● PROBLEM TO SOLVE
Transcribe the listing below only from the line with "alt+click(474, 267)" up to and including the line with "scroll(509, 289, down, 5)".

● EXTRACTED MATERIAL
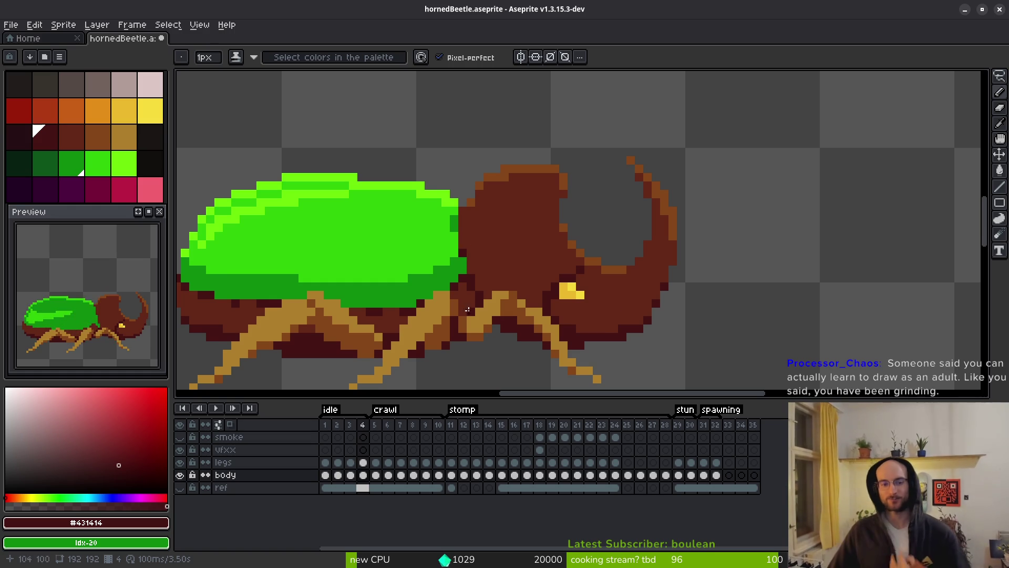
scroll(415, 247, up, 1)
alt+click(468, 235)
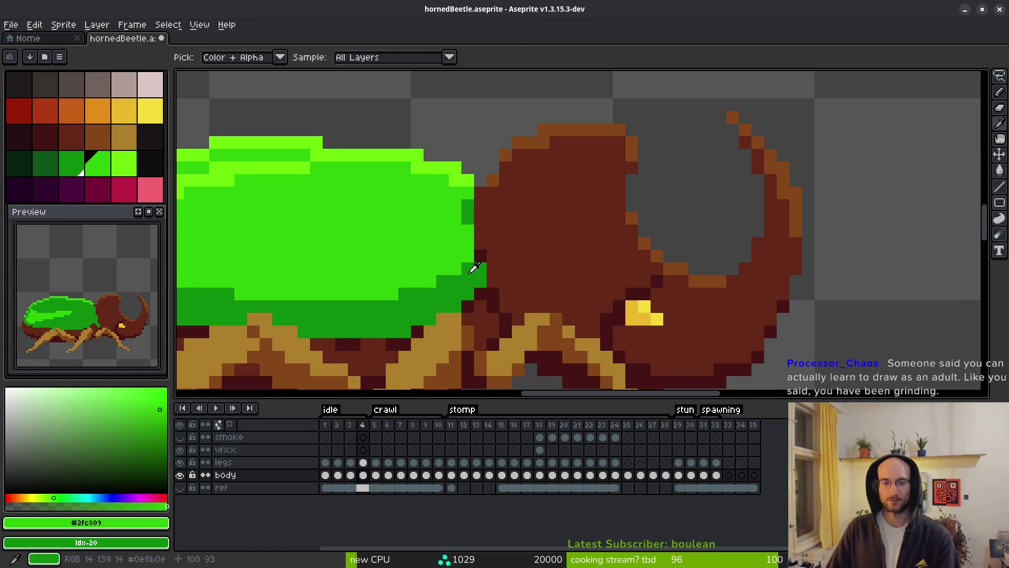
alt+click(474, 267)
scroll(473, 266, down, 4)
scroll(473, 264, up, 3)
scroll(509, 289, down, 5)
* * *
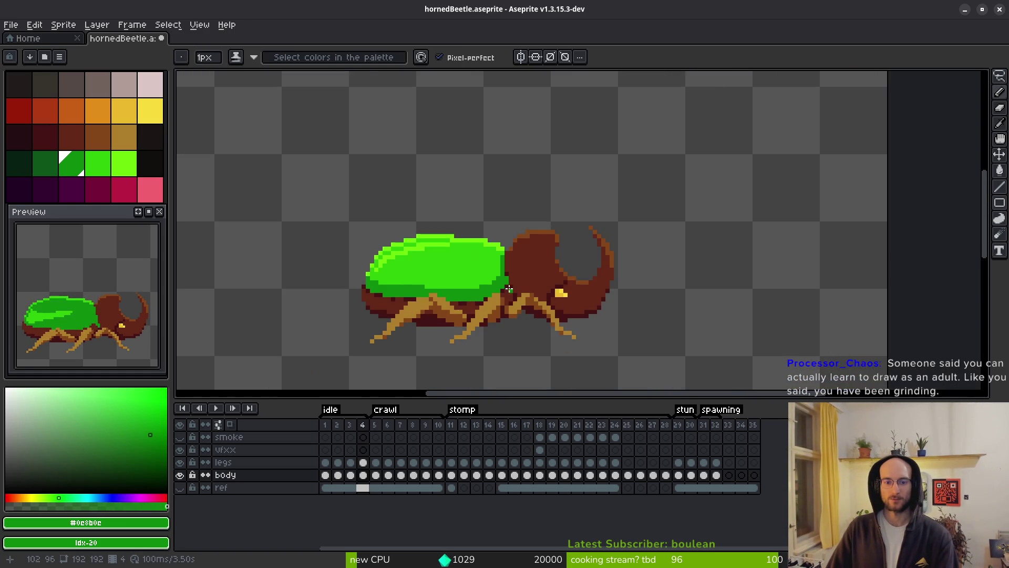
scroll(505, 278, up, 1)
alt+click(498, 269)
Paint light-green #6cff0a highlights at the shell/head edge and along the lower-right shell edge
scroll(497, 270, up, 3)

● FINAL ANSWER
alt+click(474, 267)
scroll(473, 266, down, 4)
scroll(473, 264, up, 3)
scroll(509, 289, down, 5)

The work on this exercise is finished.